Hypovolemia may be a major precipitant of both hyper- and hyponatremia, depending largely on a patient’s access to free water. Older patients are at an increased risk of free water loss because of impaired water concentrating abilities in the aged kidney, but they are also prone to urinary sodium losses as a result of dysfunction at the loop of Henle.¹⁶ Taken together, this results in reduced ECF volume status, which is corrected by increased stimulation of ADH and a resultant dilutional hyponatremia in patients with access to water and increased water intake. Conversely, in patients with an impaired thirst mechanism, or in those who don’t have access to water because of their impaired mobility or altered cognitive status, the effect on serum sodium is variable. This is because even though ADH is still maximally stimulated in this circumstance, lack of access to water prohibits the development of dilutional hyponatremia. Renal sodium losses are ongoing, if only to a mild degree, and are generally accompanied by some degree of concurrent water loss despite maximal stimulation of ADH. As such, the resulting serum sodium may be either increased or decreased depending on whether relatively more sodium or free water is lost in the urine.

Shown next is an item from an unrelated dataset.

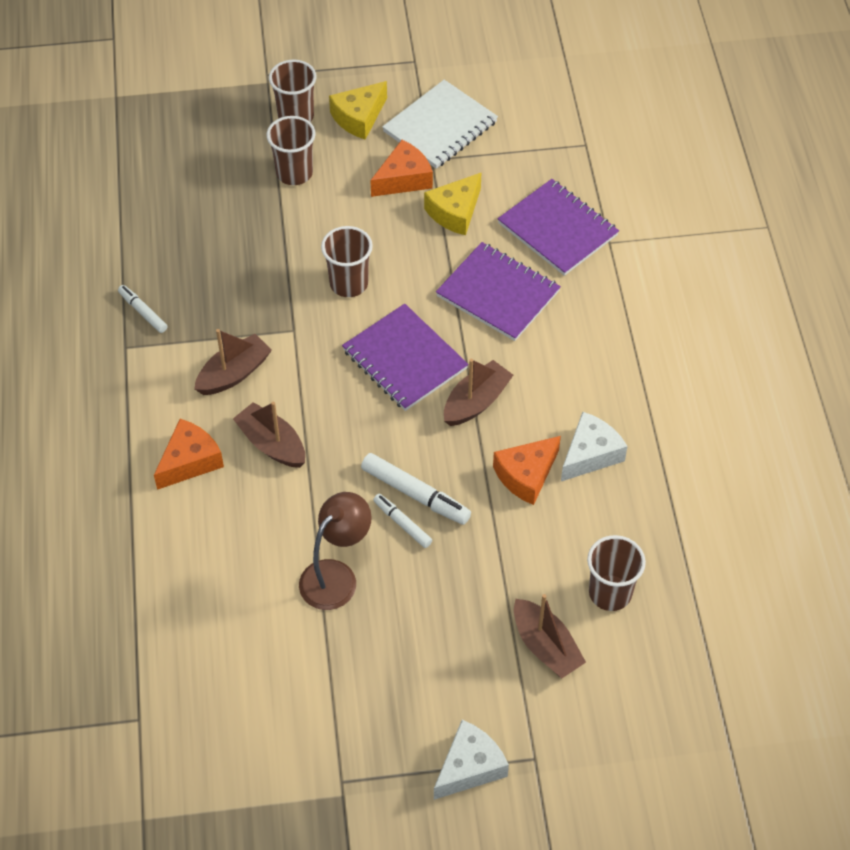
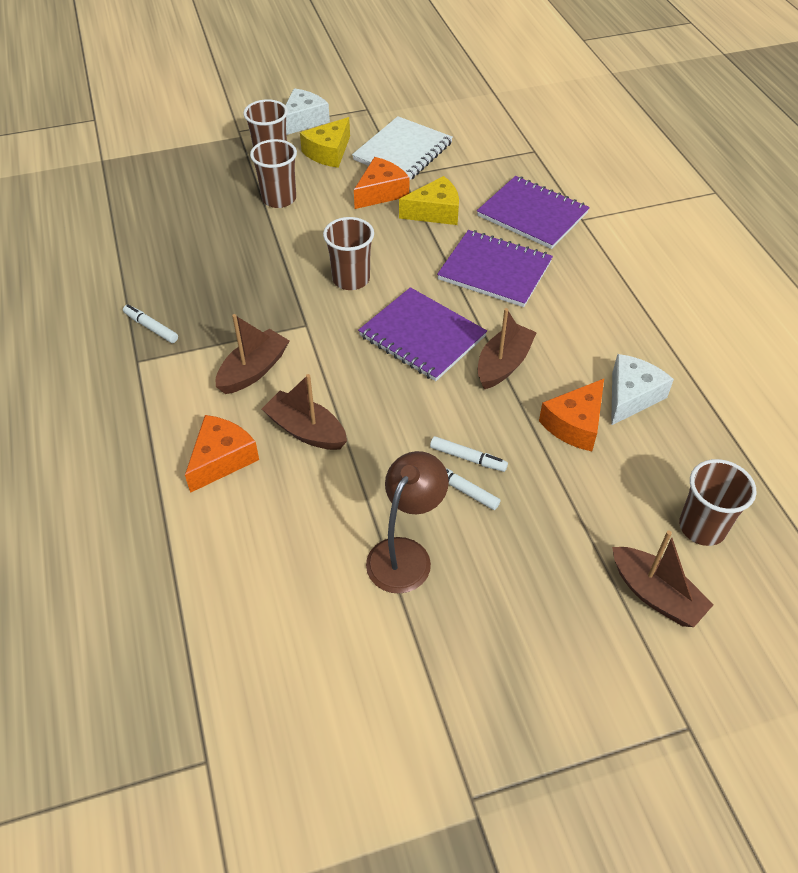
camera: 10 degrees left, 5 degrees down
(415, 494) = (468, 458): white marker -> white marker, size x0.61
(455, 212) = (435, 212): yellow cheese -> yellow cheese turned 135 degrees counterclockwise
(469, 767) = (618, 752): white cheese -> white cheese (303, 121)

In addition to ADH, sodium status is also influenced by the renin-angiotensin-aldosterone system (RAAS). In periods of low sodium intake, many older patients show an impaired ability to restrict urinary sodium losses compared to their younger counterparts.¹ This may result in hyponatremia and, because water follows sodium along osmotic gradients, in hypovolemia with renal water losses. In addition to loop of Henle dysfunction, the mechanism for reduced sodium concentrating ability in the kidneys of older adults has been proposed to be partially due to a blunted RAAS response to low serum sodium (see Figure 82-1).¹⁷ In younger individuals, hypovolemia stimulates RAAS, resulting in reabsorption of sodium and excretion of potassium in the renal tubules as a means of maintaining euvolemia and electrolyte homeostasis, respectively (Figure 82-3). An impaired RAAS, with less absorption of sodium and excretion of potassium in the face of hypovolemia, may thereby result in both hyponatremia and hyperkalemia in older hypovolemic patients. In addition, in older people, aldosterone is present at lower levels¹⁶ and is under a greater degree of inhibition on the basis of increased basal atrial natriuretic peptide (ANP) levels, which negatively feed back on RAAS, and on aldosterone directly. Furthermore, the renal tubules of older patients are less responsive to the effects of aldosterone.¹⁶ In consequence, in cases of hypovolemia, older adults can develop hyponatremia as a result of both serum sodium dilution via ADH and reduced conservation of sodium via an impaired RAAS. The obligatory renal sodium losses common in older adults is demonstrated by the fact that older people have been shown to have increased 24-hour urinary sodium losses compared with younger adults despite lower renal tubular sodium levels in the older adult population.¹⁷ Increased urinary sodium losses may also be influenced by the fact that older adults have been shown to have an increased ANP level, which fails to suppress in periods of hypovolemia.¹ In younger adults, ANP is stimulated by hypervolemia and serves to stimulate renal sodium wasting with corresponding volume loss. In older patients, elevated ANP levels in periods of hypovolemia can exacerbate volume loss and put patients at increased risk of related complications.